Our rescue will certainly adopt to seniors, but they make sure the fit is a good one. My husband and I walk our neighbor's golden because they are not physically able to, so they get the companionship and their dog gets needed exercise, plus she adores our Finn, so she gets to kiss her boyfriend every day


----------



## Dallas Gold (Dec 22, 2007)

Finn's Fan said:


> Our rescue will certainly adopt to seniors, but they make sure the fit is a good one. My husband and I walk our neighbor's golden because they are not physically able to, so they get the companionship and their dog gets needed exercise, plus she adores our Finn, so she gets to kiss her boyfriend every day


You are a very nice neighbor. You are right, they get the wonderful companionship of their dog and you get the benefits associated with exercising, a win-win!


----------



## Bob Dylan (Mar 31, 2009)

My Mom (80) adopted a female one year ago. The shelter rescued her from being euthanized at another shelter, they were going to put her down because she weighed 120 lbs. and could not go up stairs. WELL, you should see her now ,she just had her yearly check-up and now is 68 lbs. and can counter surf.She has come a long way, Bella and my Mom make a good team! Bella is about 7yrs. old.


----------



## mylissyk (Feb 25, 2007)

GRRNT adopted a dog last weekend to a couple in their 70'/80's. They originally came looking for a 1-3 year old dog because they had just lost theirs, but fell in love a 6 to 8 year old dog perfect for them.

It is about matching the right dog with the right family.


----------



## Karen519 (Aug 21, 2006)

*Yes*

yes

I am sure rescues adopt to older people and many times it is the Best home!

After all, when people are a little older they are usually home more and have lots of love and time to give a pet. It's a win-win situation for the pet and for the people as we all know how good pets are for us-mentally and physically!!

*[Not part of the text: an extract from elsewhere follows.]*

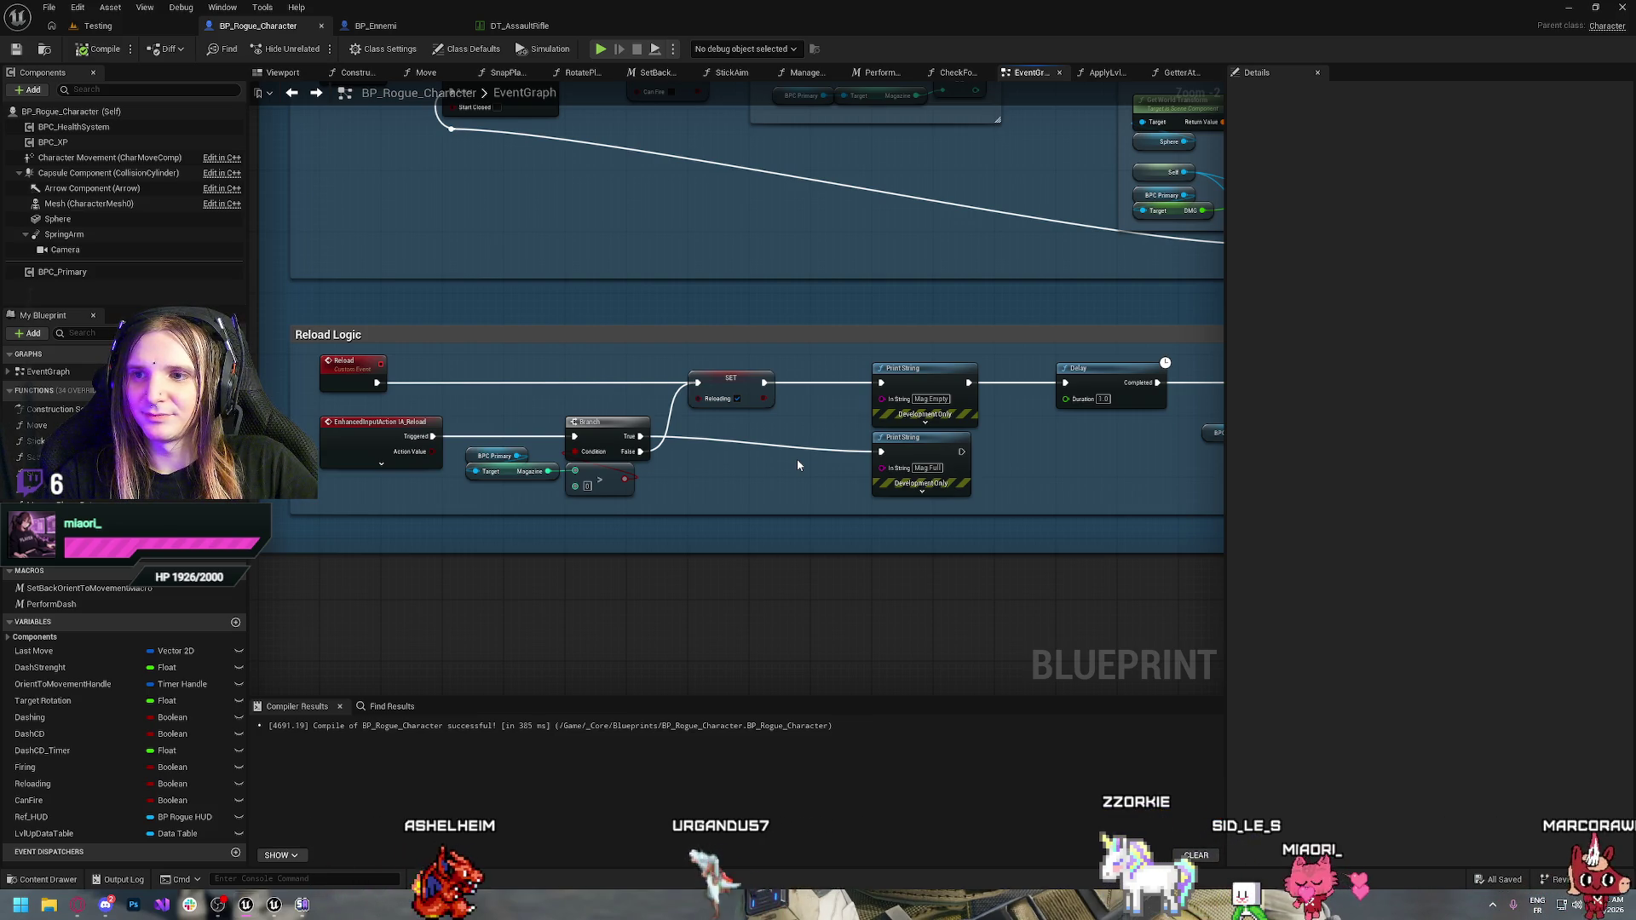
{"action": "left_click_drag", "start_coordinate": [797, 465], "coordinate": [520, 450]}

MY beloved parents who are gone now, adopted a cat, they always had dogs before, when they were in their 80's. The rescue only asked my Sister and I if we would take Mocha if something happened to them.

I hope this wonderful couple gets a dog to love very soon!!!


----------



## BumblesBounce (Jan 31, 2010)

AquaClaraCanines said:


> I would place a dog 8 or over with them, so long as their immediate family would be regularly involved with the dog, the dog would know to them, and it was in writing that they (the family) would take the dog if the owners passed away or couldn't keep him any longer.


We have the same policy regarding having in writing what family member would take the dog if they passed away or couldn't keep him any longer. We place dogs of varying ages, depending on the applicants and the dog.


Golden Retriever Rescue of Southern Maryland


----------



## sharlin (Feb 26, 2007)

As others say - it's a case by case. The home visit will help determine the right dog for the right people. But age usually doesn't make a difference.


----------